■ Source records ■
* * * * * * *

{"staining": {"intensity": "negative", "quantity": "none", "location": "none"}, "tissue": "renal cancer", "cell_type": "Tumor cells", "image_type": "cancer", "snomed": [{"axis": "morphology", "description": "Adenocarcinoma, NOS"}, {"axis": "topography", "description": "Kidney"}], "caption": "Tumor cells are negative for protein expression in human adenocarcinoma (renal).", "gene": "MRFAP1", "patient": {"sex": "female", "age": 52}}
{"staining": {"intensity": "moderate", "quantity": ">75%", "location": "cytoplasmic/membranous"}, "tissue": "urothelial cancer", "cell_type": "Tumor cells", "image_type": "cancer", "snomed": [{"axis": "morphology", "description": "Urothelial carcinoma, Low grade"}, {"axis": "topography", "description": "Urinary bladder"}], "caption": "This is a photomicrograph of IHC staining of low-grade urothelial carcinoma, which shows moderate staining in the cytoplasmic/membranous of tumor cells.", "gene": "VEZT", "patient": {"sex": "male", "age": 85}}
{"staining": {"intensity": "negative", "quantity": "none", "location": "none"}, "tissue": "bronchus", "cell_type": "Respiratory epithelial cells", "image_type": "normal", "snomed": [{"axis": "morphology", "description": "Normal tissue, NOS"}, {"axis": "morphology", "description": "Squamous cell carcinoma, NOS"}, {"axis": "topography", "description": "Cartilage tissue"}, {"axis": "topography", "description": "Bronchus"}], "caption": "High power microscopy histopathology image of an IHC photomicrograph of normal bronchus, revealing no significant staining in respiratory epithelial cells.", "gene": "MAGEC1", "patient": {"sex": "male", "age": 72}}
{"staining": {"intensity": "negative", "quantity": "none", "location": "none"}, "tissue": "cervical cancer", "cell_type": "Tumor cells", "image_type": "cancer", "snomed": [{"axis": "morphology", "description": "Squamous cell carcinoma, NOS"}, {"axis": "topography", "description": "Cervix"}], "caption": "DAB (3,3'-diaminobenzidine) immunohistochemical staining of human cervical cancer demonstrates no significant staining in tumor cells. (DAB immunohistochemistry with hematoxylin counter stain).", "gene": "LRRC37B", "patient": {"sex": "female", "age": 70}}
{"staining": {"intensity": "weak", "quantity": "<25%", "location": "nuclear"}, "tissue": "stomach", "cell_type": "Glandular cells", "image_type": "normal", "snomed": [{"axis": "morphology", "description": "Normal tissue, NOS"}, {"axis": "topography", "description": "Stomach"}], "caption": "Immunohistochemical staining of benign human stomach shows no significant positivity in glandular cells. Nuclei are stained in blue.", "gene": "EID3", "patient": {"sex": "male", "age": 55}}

* * * * * * *

■ Exercise goal ■
If a line contains the word "photomicrograph", it counts; say how many such lines the records hold, and give only that number.

■ Response to the exercise ■
2